Index: 2.6.x-xfs-new/fs/xfs/xfs_vnodeops.c
===================================================================
--- 2.6.x-xfs-new.orig/fs/xfs/xfs_vnodeops.c	2006-10-16 15:55:18.000000000 +1000
+++ 2.6.x-xfs-new/fs/xfs/xfs_vnodeops.c	2006-10-17 10:27:38.447315865 +1000
@@ -3827,11 +3827,16 @@ xfs_reclaim(
 	 */
 	xfs_synchronize_atime(ip);
 
-	/* If we have nothing to flush with this inode then complete the
-	 * teardown now, otherwise break the link between the xfs inode
-	 * and the linux inode and clean up the xfs inode later. This
-	 * avoids flushing the inode to disk during the delete operation
-	 * itself.
+	/*
+	 * If we have nothing to flush with this inode then complete the
+	 * teardown now, otherwise break the link between the xfs inode and the
+	 * linux inode and clean up the xfs inode later.

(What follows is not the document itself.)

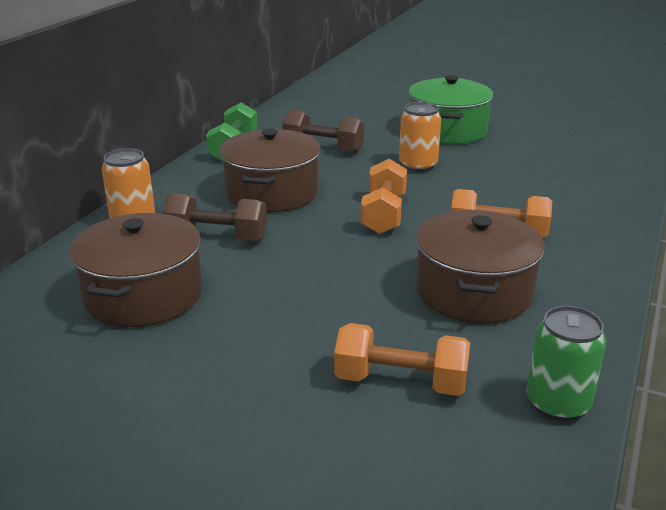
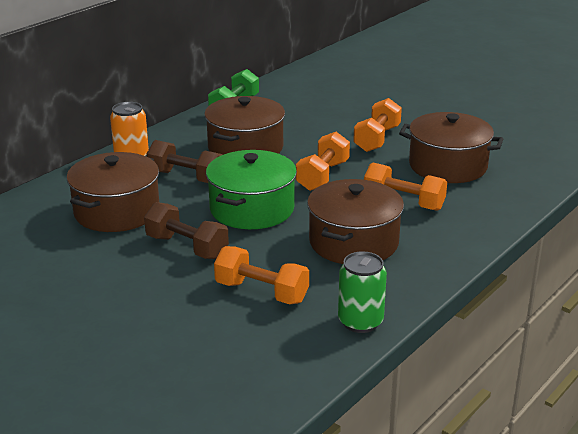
camera: 15 degrees right, 0 degrees up
(323, 148) = (307, 115): brown dumbbell -> brown dumbbell (187, 247)
(418, 165) = (377, 139): orange can -> orange dumbbell
(447, 130) = (424, 111): green pot -> green pot (252, 209)
(515, 185) = (448, 166): none -> brown pot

This avoids flushing
+	 * the inode to disk during the delete operation itself.
+	 *
+	 * When breaking the link, we need to set the XFS_IRECLAIMABLE flag
+	 * first to ensure that xfs_iunpin() will never see an xfs inode
+	 * that has a linux inode being reclaimed. Synchronisation is provided
+	 * by the i_flags_lock.
 	 */
 	if (!ip->i_update_core && (ip->i_itemp == NULL)) {
 		xfs_ilock(ip, XFS_ILOCK_EXCL);
@@ -3840,11 +3845,13 @@ xfs_reclaim(
 	} else {
 		xfs_mount_t	*mp = ip->i_mount;
 
-		/* Protect sync from us */
+		/* Protect sync and unpin from us */
 		XFS_MOUNT_ILOCK(mp);
+		spin_lock(&ip->i_flags_lock);
+		__xfs_iflags_set(ip, XFS_IRECLAIMABLE);
 		vn_bhv_remove(VN_BHV_HEAD(vp), XFS_ITOBHV(ip));
+		spin_unlock(&ip->i_flags_lock);
 		list_add_tail(&ip->i_reclaim, &mp->m_del_inodes);
-		xfs_iflags_set(ip, XFS_IRECLAIMABLE);
 		XFS_MOUNT_IUNLOCK(mp);
 	}
 	return 0;